#### Görevler:
**a)** Karar metninde “Uyuşmazlık; dava konusu” ile başlayıp “olduğu noktalarında toplanmaktadır.” kısmına kadar süren bölümü aynen tekrarlar mısınız?
**b)** Karar metninde mahkemenin eksik iş olarak kabul ettiği hususlar nelerdir? Hepsini sıralayın.
**c)** Karar metnini son cümlesinden sonrasıyla sürdürüp tamamlar mısınız?

Mahkemece, alınan bilirkişi raporunun hükme esas alındığı açıklanarak, tanıtım kataloğu ve sözleşme gereğince, açık yüzme havuzunun eksik m2 yapılması, Central Parkın m2 sinin eksik ve kamuya terk edilen alanda yapılması, açık otoparkın çocuk oyun alanına dönüştürülmüş olması, interkom sisteminin sözleşmeye göre yapılmamış olması, sosyal tesislerin davalı adına kayıtlı alanda bulunması, göl ve koru etapları arasında yol olmaması, bu hususların eksik iş olduğu ve gayrimenkulün değerinde kayba neden olacağı kabul edilerek bilirkişi raporunda hesaplanan değer kaybına hükmedilmesi gerektiği kabul edilerek davanın kısmen kabulüne karar verilmiştir.

 

Uyuşmazlık; dava konusu olayda “ayıplı ifa” mı, yoksa “eksik ifa”nın mı söz konusu olduğu; burada varılacak sonuca göre satıcının sorumluluğuna gidilebilecek ihbar ve zaman aşımı süreleri ile talep hakkının kapsamının ne olduğu noktalarında toplanmaktadır.

 

Davacı tüketici olduğuna göre, tüketici hukuku ile ilgili ayıba ilişkin düzenleme, 4077 sayılı Tüketicinin Korunması Hakkında Kanun (TKHK)’un 4. maddesinde yer almaktadır.

#### Toplanan Veriler:
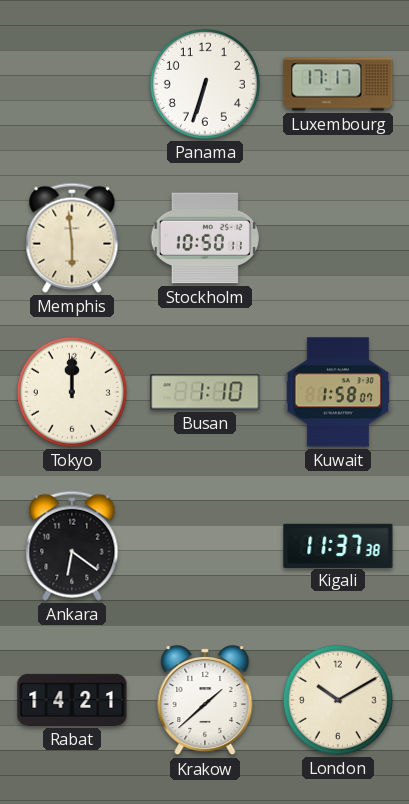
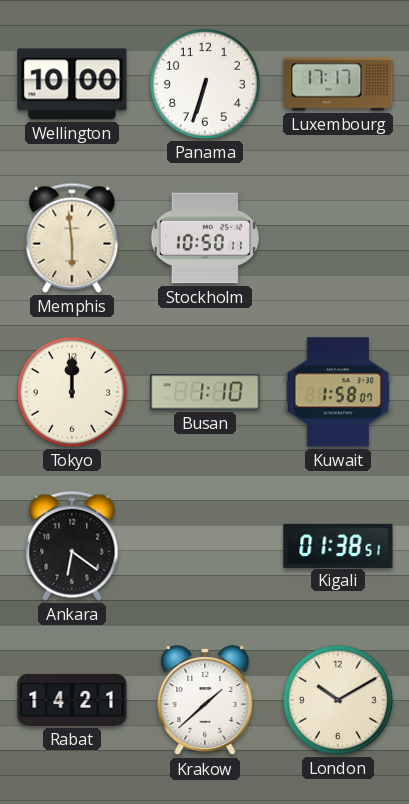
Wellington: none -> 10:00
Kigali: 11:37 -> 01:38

#### Yanıt Takımı:
**a)**
Uyuşmazlık; dava konusu olayda “ayıplı ifa” mı, yoksa “eksik ifa”nın mı söz konusu olduğu; burada varılacak sonuca göre satıcının sorumluluğuna gidilebilecek ihbar ve zaman aşımı süreleri ile talep hakkının kapsamının ne olduğu noktalarında toplanmaktadır.

**b)**
- Açık yüzme havuzunun eksik m2 yapılması
- Central Parkın m2'sinin eksik ve kamuya terk edilen alanda yapılması
- Açık otoparkın çocuk oyun alanına dönüştürülmüş olması
- İnterkom sisteminin sözleşmeye göre yapılmamış olması
- Sosyal tesislerin davalı adına kayıtlı alanda bulunması
- Göl ve koru etapları arasında yol olmaması

**c)**
Anılan maddenin birinci fıkrasında; “Ambalajında, etiketinde, tanıtma ve kullanma kılavuzunda yer alan veya satıcı tarafından vaat edilen veya standardında tespit edilen nitelik ve/veya niceliğine aykırı olan ya da tahsis veya kullanım amacı bakımından değerini veya tüketicinin ondan beklediği faydaları azaltan veya ortadan kaldıran maddi, hukukî veya ekonomik eksiklikler içeren mal veya hizmetler, ayıplı mal veya ayıplı hizmet olarak kabul edilir.” denilmekte, devam eden fıkralarda ise buna ilişkin biçimsel koşullar sayılmaktadır.

 

Ayıp kavramı ile eksik iş ise birbirinden farklıdır.

 

Ayıp; yasa yada sözleşmede öngörülen unsurlardan birinin veya birkaçının eksikliği yada olmaması gereken vasıfların olmasıdır.

 

Eksik iş ise; sözleşme konusu işlerin yapılmaması yani hiç yapılmayan iştir.

 

Eksik ifa ise, kanunlarımızda tanımı yapılmamakla birlikte, 4077 sayılı Kanun’un 4 maddesinde sayılan ayıp kavramı içerisinde mütalaa olunmaktadır.

 

Yukarıda da ayrıntısı ile açıklandığı üzere; malın ayıplı olması halinde taraflara ait hak ve yükümlülüklerin nelerden ibaret olduğu, 4822 sayılı Kanun’la değişik 4077 sayılı Tüketicinin Korunması Hakkında Kanun’un 4.maddesinde düzenlenmiş; ayıbın gizli ya da açık olması halleri için ayrı ihbar süreleri getirilmiş; hatta ayıbın ağır kusur veya hile ile gizlenmesi halinde zamanaşımı süresinden yararlanılamayacağı, açıkça ifade edilmiştir.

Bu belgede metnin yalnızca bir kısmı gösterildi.